REQUIRED ACTIONS:
(1) Using the text on forest carbon stocks below, answer each question.
(a) What range of total living and dead biomass was reported for old-growth primary forests around the world?
(b) Which two forest types are named as sometimes exceeding 2,000 Mg C ha−1?
(c) What carbon stock was estimated for broadleaved evergreen old-growth forests in Valdivia, and what did that figure include?
(2) For each statement, state whether it agrees with the forest carbon text below. Support each yes or no with a quotation from the text.
(a) Many studies in Chile have estimated forest carbon stocks.
(b) Mature temperate forests can hold carbon stocks of 100 to 800 Mg C ha−1.
(c) The carbon stocks of old-growth millennial Fitzroya forests rank among the lowest worldwide.

* begin SOURCE EXCERPT *

Periods of carbon accrual following forest disturbances, typically range from decades to millennia, and the rate of recovery of total biomass can differ across stands according to climate, soil type, growth rate of the dominant tree species, and the frequency and intensity of natural or human disturbance regimes (Keith et al., 2009). Total living (aboveground) and dead biomass of old-growth primary forests from different regions around the world were reported to range considerably between 84 and 642 Mg C ha−1 (Keith et al., 2009). Carbon stocks in mature temperate forests can range from 100 to 800 Mg C ha−1 (Janisch and Harmon, 2002; Urrutia-Jalabert et al., 2015a and references therein) and can sometimes exceed 2,000 Mg C ha−1, such as in Sequoia sempervirens forests (Busing and Fujimori, 2005) and Eucalyptus regnans forests (including living plus dead aboveground biomass, Keith et al., 2009). In Chile, few studies have estimated forest carbon stocks. Total living and dead biomass carbon ranged between 310 and 470 Mg C ha−1 in Nothofagus-dominated old-growth Andean forests (Schlegel and Donoso, 2008). Total carbon stocks in an evergreen forest in the Chiloé Island reached between 286 and 384 Mg C ha−1 (Battles et al., 2002; Pérez-Quezada et al., 2015), and carbon stocks in broadleaved evergreen old-growth forests in Valdivia were estimated in 607 Mg C ha−1, including living, dead biomass, and carbon from the 30-cm topsoil (Gayoso, 2001). Old-growth millennial Fitzroya forests were reported to reach over 500 Mg C ha−1 of aboveground living biomass (Urrutia-Jalabert et al., 2015a), locating these forests' carbon stocks among the highest worldwide (Keith et al., 2009; Urrutia-Jalabert et al., 2015a).

* end SOURCE EXCERPT *
* begin ROWS *

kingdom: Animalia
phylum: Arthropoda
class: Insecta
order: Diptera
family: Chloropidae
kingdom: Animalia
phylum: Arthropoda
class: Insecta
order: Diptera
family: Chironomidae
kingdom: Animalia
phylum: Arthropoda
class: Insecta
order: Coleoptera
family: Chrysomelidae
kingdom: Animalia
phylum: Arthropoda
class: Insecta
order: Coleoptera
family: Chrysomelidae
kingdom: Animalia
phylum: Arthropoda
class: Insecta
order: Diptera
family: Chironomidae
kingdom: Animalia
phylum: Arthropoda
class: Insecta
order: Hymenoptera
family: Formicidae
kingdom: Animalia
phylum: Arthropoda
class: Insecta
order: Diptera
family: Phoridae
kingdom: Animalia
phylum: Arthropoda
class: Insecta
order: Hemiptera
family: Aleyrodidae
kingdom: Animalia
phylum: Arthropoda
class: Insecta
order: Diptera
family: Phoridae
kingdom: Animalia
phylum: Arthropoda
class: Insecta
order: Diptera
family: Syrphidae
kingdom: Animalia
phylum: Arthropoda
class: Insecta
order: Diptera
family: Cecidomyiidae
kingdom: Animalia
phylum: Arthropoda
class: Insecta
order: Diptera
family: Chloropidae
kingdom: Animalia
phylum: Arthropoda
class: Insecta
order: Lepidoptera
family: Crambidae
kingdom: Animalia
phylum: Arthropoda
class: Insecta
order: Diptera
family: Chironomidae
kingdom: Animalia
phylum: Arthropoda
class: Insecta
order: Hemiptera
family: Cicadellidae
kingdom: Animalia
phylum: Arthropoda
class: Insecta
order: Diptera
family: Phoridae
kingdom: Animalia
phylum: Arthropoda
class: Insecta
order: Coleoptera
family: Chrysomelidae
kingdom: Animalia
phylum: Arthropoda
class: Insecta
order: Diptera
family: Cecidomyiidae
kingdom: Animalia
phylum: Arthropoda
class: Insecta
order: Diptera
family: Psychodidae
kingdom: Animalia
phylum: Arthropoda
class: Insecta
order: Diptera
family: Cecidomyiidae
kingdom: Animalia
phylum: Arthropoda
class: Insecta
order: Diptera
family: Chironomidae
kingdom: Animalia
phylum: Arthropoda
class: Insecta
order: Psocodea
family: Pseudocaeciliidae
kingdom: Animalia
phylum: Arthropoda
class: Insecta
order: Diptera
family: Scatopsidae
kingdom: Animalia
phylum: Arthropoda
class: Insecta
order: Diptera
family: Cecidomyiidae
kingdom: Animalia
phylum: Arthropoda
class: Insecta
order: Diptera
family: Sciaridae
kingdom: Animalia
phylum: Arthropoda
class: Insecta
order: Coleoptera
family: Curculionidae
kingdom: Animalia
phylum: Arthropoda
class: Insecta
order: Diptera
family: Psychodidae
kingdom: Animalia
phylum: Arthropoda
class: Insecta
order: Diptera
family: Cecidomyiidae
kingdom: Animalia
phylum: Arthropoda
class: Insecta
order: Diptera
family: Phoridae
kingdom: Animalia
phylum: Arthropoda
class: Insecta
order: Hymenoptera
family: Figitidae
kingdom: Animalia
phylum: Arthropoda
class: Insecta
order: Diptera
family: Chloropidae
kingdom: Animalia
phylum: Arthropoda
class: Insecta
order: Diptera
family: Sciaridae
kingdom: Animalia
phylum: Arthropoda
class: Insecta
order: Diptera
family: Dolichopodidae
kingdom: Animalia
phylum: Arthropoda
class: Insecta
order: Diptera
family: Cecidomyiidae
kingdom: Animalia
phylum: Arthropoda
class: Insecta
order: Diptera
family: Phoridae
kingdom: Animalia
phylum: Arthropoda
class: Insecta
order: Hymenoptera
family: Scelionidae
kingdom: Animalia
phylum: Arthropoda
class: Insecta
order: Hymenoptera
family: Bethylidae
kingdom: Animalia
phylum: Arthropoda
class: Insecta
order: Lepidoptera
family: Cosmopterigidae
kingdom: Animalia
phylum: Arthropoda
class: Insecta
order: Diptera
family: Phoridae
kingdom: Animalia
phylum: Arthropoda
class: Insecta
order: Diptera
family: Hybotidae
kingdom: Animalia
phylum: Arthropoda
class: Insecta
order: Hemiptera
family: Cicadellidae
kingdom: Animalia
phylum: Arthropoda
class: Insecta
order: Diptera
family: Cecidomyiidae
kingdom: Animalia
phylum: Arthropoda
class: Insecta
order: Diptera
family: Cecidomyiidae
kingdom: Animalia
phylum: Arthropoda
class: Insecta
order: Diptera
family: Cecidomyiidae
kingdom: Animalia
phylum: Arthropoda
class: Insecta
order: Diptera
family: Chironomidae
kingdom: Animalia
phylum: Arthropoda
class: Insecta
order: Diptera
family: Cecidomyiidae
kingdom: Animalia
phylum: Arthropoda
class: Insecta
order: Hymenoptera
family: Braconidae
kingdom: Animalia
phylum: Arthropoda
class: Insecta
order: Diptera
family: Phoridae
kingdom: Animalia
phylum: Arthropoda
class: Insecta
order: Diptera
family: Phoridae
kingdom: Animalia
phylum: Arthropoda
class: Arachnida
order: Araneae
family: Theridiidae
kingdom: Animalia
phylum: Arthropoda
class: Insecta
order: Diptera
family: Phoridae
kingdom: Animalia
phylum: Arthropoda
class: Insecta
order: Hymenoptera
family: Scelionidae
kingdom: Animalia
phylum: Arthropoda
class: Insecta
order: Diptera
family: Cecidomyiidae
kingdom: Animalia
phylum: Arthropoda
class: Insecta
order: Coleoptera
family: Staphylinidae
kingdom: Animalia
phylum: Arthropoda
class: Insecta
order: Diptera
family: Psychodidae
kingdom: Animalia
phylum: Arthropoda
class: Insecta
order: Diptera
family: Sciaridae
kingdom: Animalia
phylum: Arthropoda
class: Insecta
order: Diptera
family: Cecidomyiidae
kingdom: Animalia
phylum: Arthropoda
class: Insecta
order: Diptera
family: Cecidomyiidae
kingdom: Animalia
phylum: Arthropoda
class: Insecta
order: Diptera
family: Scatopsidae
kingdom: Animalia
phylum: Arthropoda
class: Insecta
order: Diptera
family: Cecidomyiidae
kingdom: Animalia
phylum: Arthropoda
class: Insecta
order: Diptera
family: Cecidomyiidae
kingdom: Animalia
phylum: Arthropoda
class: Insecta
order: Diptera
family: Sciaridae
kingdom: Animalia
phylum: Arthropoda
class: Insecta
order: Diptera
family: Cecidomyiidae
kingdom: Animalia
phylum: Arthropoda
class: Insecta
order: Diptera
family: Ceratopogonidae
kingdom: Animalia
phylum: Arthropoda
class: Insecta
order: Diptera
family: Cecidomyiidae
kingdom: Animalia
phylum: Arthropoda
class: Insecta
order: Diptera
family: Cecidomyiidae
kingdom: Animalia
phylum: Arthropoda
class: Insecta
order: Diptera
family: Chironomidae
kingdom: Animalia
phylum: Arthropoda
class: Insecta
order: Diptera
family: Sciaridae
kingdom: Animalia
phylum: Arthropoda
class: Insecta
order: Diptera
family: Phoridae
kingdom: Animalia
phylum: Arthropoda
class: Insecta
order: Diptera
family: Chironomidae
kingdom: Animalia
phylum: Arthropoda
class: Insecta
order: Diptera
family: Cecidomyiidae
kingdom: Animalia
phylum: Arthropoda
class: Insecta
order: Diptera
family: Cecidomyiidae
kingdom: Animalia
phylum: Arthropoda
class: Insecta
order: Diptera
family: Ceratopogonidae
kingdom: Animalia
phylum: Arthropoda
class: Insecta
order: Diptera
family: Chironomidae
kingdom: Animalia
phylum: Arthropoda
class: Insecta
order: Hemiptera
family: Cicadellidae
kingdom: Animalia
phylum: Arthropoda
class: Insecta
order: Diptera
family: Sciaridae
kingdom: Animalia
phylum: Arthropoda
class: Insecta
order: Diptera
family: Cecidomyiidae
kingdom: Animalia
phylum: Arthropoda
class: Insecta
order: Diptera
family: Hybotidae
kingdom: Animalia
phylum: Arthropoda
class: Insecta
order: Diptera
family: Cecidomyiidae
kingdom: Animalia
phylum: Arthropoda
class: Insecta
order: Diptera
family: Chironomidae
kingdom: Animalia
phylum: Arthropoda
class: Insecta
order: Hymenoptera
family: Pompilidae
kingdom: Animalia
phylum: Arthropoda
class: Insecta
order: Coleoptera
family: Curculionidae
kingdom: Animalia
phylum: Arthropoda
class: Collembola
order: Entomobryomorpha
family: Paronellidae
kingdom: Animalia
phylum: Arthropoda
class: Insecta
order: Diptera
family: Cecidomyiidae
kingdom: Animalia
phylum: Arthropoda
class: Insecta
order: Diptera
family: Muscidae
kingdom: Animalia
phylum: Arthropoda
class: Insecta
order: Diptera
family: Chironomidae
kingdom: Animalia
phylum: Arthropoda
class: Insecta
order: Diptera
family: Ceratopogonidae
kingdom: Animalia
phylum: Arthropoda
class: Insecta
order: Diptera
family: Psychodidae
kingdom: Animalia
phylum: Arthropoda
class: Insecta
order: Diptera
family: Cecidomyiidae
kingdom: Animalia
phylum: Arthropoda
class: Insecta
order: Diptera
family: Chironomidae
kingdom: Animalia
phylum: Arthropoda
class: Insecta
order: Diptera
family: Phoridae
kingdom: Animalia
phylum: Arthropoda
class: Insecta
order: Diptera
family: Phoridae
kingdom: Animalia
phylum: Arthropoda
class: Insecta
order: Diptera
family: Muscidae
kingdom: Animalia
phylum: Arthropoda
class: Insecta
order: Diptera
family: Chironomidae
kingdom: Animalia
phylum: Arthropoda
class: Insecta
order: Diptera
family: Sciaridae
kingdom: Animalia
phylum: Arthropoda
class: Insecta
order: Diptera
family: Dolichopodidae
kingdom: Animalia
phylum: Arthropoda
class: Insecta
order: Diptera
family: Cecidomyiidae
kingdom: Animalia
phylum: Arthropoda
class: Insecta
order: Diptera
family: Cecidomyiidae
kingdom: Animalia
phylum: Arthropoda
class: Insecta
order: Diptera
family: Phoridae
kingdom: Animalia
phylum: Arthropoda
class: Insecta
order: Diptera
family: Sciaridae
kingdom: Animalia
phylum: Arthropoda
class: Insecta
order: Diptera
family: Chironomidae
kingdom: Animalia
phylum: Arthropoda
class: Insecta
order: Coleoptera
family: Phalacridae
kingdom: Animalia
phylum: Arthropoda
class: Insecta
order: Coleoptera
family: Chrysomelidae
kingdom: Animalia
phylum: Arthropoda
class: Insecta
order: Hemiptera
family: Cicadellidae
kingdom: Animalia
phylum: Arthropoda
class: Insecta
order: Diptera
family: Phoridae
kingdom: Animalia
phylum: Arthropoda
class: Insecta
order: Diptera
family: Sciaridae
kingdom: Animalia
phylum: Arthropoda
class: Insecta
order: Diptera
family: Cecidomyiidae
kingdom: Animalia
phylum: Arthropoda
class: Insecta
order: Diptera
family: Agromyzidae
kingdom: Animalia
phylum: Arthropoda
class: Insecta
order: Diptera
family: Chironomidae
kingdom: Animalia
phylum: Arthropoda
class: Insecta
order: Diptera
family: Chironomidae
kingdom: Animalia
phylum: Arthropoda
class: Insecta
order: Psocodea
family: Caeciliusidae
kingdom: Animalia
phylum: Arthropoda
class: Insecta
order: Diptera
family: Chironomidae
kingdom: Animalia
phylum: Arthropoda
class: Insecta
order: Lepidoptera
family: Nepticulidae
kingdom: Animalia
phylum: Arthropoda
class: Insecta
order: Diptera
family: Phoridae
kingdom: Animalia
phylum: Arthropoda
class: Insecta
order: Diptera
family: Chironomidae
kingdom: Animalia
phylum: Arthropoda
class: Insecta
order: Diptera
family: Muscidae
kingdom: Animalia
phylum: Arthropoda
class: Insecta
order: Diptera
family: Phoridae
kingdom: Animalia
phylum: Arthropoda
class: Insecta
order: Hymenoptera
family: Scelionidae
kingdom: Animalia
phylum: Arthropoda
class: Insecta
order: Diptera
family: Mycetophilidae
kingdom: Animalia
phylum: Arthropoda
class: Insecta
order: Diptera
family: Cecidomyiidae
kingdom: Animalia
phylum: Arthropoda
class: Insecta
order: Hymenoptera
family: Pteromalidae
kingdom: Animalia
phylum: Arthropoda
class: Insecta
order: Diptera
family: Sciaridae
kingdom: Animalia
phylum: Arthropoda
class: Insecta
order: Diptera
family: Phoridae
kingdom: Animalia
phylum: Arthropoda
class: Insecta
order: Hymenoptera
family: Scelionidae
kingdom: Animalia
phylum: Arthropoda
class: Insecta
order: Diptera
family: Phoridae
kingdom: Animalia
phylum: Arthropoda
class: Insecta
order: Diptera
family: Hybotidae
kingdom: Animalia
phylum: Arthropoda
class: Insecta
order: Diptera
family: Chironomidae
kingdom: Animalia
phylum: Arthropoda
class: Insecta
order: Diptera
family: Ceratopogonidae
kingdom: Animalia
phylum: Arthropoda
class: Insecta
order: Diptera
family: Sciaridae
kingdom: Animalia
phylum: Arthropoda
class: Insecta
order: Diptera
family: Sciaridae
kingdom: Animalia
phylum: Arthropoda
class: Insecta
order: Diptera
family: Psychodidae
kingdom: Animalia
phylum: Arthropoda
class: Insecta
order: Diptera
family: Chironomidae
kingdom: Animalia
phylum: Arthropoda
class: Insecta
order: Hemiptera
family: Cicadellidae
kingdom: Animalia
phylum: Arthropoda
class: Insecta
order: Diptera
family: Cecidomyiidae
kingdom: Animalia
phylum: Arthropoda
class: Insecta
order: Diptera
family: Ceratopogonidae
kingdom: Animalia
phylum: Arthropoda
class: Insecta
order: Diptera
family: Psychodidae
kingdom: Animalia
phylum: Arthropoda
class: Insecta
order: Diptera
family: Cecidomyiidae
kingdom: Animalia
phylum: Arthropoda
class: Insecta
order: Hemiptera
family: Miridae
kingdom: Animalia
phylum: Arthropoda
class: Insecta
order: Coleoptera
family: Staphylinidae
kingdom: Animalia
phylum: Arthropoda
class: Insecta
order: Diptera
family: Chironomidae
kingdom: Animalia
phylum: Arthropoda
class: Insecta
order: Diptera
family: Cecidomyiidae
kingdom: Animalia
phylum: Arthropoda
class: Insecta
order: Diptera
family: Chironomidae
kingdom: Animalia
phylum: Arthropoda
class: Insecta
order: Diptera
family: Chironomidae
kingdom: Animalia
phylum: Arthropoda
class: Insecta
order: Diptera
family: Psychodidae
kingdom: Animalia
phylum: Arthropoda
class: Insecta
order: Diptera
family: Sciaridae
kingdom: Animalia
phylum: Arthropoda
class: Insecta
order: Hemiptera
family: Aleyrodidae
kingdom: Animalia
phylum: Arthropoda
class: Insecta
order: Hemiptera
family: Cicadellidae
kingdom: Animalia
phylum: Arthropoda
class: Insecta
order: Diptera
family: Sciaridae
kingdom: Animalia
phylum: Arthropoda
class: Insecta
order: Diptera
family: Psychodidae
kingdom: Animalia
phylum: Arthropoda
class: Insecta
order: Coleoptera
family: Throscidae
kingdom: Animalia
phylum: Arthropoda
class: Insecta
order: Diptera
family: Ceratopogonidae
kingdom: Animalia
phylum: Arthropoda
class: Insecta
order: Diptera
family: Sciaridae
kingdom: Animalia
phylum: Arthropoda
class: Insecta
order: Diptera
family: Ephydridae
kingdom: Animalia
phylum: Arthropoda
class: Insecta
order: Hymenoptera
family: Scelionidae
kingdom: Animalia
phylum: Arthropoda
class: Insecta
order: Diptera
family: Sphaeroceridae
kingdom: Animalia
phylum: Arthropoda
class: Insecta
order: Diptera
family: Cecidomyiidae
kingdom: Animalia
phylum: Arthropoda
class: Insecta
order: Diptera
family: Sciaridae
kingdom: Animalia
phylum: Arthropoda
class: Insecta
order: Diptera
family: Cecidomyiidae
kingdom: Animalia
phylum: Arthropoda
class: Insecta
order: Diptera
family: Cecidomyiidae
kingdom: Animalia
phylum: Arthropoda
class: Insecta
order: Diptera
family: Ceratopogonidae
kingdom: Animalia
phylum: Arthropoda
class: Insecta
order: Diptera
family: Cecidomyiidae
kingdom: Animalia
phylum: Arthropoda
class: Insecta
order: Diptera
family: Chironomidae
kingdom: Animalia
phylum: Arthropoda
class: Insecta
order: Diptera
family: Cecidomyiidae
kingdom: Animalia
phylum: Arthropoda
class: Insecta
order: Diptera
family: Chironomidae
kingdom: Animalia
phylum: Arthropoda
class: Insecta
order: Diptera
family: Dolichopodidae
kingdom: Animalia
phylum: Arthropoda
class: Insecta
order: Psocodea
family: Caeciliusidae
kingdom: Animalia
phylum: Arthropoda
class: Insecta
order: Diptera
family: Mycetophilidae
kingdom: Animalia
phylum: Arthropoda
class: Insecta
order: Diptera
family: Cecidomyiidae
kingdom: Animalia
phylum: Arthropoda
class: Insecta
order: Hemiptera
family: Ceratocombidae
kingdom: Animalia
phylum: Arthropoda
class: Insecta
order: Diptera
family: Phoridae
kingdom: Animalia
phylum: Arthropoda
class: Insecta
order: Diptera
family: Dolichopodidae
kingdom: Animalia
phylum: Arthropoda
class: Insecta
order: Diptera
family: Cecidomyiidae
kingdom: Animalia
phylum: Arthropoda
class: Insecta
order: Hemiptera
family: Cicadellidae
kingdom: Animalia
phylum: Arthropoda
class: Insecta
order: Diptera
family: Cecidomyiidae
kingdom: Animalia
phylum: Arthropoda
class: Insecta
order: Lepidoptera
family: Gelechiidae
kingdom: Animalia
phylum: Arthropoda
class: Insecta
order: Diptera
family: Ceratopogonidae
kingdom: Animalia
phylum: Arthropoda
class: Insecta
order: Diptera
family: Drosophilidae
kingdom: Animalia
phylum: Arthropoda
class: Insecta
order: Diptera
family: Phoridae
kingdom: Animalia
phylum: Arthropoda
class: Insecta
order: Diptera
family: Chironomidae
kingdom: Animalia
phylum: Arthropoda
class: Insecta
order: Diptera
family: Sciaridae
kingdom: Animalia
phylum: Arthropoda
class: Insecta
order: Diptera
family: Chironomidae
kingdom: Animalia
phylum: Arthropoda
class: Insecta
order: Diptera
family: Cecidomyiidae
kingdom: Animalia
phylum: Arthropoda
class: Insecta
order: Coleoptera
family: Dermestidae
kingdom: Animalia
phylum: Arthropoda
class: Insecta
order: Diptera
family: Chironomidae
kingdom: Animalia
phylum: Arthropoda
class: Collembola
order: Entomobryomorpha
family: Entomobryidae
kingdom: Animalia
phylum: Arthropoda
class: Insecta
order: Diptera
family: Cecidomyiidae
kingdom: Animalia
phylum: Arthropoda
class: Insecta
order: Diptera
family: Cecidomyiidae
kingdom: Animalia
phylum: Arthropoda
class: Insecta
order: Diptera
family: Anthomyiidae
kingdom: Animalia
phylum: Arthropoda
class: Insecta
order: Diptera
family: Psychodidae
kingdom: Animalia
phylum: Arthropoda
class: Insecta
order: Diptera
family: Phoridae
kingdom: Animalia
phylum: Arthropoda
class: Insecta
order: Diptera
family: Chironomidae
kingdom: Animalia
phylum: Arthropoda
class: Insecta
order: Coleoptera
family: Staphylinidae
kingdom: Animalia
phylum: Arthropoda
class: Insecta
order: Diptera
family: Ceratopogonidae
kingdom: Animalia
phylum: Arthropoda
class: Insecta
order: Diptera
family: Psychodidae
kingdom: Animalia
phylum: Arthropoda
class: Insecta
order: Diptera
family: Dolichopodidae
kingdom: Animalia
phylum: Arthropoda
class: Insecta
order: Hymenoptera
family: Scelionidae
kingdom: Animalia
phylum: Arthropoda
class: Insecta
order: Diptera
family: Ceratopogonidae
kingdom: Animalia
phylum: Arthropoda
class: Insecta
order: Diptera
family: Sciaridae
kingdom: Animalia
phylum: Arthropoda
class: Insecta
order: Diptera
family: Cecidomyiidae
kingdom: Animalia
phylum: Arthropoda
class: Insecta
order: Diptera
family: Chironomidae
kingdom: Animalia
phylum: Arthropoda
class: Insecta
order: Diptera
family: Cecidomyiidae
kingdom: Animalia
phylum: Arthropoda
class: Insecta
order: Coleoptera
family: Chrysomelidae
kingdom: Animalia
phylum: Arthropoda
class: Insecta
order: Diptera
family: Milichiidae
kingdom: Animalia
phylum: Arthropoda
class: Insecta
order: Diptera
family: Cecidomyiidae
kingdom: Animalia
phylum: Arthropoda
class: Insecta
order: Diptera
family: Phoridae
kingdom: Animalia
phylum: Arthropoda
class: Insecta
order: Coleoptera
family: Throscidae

* end ROWS *

COMPLETED EXERCISE:
(1)
(a) Between 84 and 642 Mg C ha−1.
(b) Sequoia sempervirens forests and Eucalyptus regnans forests.
(c) 607 Mg C ha−1, including living biomass, dead biomass, and carbon from the 30-cm topsoil.

(2)
(a) No: "In Chile, few studies have estimated forest carbon stocks."
(b) Yes: "Carbon stocks in mature temperate forests can range from 100 to 800 Mg C ha−1"
(c) No: "locating these forests' carbon stocks among the highest worldwide"